Olwyn Conrau

Olwyn Conrau has worked as a journalist, public relations consultant, copywriter, go-go dancer, typist, telemarketer and fruit-picker. She holds a degree in literary studies and has been published in short story anthologies and mainstream print media. The Importance of Being Cool is her first book.


IP Picks 2010 Judges' Report on The Importance of Being Cool.


I was busy preparing for a big night out. I spilled the contents of the foil onto a mirror creating a huge pile of white that begged me to devour the salty mass. I sliced it up with a razor, drew a long line, put a straw to my nose and inhaled the lot in one sweeping breath. My friend, Jonny, put two large glasses on the plastic coffee table and filled them unevenly with tequila. The fringes on his suede jacket rubbed over the packed ashtray causing ash to jump into the stale air and land in our drinks. He skolled his tequila and poured another. I offered him the mirror. He grimaced as if disgusted or unsure but then changed his mind and held out his hand. I passed the speed and mirror to him.

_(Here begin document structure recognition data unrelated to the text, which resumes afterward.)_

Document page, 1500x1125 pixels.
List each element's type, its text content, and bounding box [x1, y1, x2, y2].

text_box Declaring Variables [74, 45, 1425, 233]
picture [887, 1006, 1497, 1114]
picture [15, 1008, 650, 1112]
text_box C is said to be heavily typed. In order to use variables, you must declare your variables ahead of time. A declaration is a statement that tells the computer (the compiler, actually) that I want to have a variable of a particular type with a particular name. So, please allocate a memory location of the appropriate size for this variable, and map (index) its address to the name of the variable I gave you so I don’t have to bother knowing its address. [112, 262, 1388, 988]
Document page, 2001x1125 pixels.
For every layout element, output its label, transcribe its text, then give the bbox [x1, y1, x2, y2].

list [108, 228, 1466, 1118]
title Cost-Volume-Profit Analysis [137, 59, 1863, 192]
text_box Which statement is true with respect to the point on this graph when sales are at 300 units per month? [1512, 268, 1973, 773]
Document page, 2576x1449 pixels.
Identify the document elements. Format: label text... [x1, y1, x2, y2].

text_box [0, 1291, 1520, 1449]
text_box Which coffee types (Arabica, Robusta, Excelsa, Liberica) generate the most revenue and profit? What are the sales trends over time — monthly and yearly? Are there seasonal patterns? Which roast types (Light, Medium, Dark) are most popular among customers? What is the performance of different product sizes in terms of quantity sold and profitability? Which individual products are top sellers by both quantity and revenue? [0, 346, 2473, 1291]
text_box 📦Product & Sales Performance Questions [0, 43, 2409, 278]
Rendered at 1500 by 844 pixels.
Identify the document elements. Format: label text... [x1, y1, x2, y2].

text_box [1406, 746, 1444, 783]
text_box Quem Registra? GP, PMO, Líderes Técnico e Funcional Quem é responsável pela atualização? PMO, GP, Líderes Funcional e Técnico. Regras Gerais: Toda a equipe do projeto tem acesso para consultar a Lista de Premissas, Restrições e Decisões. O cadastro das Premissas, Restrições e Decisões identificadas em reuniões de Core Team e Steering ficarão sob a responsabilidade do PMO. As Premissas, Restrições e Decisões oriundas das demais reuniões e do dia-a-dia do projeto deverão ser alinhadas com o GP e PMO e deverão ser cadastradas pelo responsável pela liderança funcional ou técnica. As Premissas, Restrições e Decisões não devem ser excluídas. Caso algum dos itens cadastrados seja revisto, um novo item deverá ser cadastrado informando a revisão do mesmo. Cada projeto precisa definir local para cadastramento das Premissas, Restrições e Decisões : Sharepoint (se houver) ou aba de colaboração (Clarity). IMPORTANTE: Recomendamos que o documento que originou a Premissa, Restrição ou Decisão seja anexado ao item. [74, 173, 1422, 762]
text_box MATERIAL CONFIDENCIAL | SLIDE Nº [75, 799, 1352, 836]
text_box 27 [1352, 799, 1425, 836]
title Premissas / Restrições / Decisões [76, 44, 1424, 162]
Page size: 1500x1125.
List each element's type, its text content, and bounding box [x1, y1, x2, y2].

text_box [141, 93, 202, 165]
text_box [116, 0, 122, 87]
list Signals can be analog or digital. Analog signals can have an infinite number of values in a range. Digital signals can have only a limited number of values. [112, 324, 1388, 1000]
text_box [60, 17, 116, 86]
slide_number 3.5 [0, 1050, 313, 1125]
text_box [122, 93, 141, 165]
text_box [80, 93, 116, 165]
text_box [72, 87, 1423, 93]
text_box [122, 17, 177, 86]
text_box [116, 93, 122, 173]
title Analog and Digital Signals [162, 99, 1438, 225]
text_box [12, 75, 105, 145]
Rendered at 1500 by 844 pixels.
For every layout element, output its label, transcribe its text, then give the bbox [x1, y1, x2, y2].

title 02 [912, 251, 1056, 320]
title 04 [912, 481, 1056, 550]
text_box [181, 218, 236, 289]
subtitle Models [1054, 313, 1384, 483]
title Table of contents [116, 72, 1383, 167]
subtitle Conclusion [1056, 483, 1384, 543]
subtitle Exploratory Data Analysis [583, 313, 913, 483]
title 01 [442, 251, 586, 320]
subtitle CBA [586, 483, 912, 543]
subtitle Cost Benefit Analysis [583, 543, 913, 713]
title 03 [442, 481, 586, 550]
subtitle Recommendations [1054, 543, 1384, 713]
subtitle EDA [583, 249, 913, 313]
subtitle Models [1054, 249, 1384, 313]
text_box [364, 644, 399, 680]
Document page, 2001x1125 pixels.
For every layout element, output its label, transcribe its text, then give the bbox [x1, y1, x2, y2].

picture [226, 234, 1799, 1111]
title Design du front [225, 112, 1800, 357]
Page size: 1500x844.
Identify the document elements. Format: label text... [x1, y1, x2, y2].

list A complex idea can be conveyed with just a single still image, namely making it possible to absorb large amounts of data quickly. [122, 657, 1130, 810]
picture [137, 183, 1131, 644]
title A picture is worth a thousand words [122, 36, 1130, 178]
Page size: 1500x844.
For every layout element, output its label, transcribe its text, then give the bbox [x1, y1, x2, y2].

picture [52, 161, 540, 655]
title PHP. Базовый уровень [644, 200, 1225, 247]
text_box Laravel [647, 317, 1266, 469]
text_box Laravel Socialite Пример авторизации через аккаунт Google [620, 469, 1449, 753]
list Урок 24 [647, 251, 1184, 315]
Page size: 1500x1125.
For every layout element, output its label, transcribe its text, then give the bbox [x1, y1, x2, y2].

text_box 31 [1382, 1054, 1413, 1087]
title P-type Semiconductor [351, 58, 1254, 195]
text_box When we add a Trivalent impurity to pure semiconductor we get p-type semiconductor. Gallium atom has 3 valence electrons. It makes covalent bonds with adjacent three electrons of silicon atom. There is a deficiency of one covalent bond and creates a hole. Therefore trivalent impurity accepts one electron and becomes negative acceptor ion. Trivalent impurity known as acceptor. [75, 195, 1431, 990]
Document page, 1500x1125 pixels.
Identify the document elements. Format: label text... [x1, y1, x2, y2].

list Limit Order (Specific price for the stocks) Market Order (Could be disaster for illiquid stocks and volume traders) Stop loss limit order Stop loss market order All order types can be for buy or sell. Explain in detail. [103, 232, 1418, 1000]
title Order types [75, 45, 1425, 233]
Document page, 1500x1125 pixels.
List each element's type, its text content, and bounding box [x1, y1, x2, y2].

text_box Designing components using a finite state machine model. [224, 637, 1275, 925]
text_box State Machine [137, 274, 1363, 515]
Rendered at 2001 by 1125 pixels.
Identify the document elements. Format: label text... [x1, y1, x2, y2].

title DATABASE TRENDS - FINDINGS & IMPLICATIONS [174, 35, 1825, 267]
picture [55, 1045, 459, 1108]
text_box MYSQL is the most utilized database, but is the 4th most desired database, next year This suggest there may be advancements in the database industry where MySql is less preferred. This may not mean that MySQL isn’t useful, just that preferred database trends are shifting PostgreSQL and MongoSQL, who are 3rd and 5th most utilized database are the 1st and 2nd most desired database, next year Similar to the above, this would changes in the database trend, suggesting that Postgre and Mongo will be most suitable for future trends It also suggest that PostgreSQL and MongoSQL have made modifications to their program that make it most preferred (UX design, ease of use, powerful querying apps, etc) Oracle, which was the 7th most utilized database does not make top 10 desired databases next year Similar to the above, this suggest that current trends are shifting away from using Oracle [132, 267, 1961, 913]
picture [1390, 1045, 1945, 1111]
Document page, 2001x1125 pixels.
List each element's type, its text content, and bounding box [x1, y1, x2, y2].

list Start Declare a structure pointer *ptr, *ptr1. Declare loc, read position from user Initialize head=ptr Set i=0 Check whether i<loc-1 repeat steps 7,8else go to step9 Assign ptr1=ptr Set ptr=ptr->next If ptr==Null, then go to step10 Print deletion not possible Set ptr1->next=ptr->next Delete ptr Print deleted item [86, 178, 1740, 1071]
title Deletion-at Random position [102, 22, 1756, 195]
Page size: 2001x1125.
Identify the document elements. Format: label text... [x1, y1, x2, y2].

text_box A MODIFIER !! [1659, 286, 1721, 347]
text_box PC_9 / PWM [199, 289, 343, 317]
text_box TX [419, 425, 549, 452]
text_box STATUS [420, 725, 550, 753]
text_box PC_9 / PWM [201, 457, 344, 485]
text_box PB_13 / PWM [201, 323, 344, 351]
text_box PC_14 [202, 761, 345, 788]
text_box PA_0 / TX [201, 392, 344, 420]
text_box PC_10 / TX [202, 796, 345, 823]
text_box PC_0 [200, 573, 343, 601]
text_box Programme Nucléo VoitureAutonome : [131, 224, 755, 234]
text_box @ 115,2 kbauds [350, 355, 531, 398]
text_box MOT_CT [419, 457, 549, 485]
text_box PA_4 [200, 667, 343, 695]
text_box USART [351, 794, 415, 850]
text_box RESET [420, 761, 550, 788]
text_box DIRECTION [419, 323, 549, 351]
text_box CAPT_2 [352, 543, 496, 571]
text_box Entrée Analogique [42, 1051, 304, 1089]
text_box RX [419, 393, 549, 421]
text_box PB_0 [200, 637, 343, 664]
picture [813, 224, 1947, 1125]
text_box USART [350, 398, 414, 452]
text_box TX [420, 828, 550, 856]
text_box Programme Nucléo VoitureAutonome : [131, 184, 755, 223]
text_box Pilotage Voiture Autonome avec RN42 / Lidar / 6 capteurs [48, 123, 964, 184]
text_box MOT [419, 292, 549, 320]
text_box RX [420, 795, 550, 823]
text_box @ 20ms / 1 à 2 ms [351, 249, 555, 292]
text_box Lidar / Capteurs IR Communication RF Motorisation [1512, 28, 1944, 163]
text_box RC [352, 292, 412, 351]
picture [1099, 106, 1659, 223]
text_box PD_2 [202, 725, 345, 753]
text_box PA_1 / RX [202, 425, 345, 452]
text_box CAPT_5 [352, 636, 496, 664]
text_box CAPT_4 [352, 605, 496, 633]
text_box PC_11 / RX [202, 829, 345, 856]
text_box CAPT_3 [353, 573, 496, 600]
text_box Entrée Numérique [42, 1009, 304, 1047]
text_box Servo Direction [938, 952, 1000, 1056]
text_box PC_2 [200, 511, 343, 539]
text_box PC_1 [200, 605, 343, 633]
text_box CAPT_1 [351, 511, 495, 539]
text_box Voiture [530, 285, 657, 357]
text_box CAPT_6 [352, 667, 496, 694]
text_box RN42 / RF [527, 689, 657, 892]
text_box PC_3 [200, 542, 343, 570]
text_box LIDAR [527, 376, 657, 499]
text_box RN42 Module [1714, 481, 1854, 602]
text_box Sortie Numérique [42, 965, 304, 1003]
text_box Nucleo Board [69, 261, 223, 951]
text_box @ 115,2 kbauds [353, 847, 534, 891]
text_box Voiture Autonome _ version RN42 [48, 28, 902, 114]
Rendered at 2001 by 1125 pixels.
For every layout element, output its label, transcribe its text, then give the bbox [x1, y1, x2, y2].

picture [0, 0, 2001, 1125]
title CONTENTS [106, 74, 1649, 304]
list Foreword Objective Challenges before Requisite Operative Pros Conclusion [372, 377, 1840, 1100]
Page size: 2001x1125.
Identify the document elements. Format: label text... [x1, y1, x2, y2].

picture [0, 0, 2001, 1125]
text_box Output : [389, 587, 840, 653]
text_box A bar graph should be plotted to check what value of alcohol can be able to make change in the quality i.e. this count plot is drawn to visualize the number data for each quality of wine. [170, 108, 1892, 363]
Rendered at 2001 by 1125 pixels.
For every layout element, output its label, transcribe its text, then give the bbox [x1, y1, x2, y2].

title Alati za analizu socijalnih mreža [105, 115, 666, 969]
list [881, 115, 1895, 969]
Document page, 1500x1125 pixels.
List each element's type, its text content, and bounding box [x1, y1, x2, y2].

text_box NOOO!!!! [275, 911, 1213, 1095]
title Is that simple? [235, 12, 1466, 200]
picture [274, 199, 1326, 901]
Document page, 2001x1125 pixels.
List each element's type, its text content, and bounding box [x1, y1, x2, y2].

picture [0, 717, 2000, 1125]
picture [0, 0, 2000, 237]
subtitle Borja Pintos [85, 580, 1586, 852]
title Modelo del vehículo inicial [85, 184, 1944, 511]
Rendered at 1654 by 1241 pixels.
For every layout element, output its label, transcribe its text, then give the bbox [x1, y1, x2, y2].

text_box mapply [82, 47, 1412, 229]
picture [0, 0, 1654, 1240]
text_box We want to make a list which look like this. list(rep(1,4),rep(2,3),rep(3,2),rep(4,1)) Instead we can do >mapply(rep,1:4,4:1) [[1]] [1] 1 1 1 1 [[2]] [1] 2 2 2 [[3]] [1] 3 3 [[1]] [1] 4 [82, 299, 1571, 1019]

The effect had hit me straight away. I wanted to move, get out, but we remained preoccupied with our drinks and preparations that would see us through the evening. A night out without props was like a night on the couch in front of a broken telly, boring and pointless. And just getting drunk only served to shorten the night. It also cost too much money and generally turned you into an uncool loser, something to be avoided.

I lit a cigarette, took a few drags, then stubbed out the half-smoked stem and slumped onto the floor. Cradling the glass, I watched the contents swim around, almost mesmerised. I made a half-hearted effort to clean the drink by sticking my finger into it hoping the cinders would stick. I gave up and tossed the murky substance down my throat. I almost choked on the residue but I didn’t care. Enough shit pumped through my body for there not to be any point in my being concerned.

I tapped my glass on the table hinting for a refill but Jonny ignored me, too engrossed in the artistic manoeuvre of rolling a joint. I scanned the room to see what I could discover about him.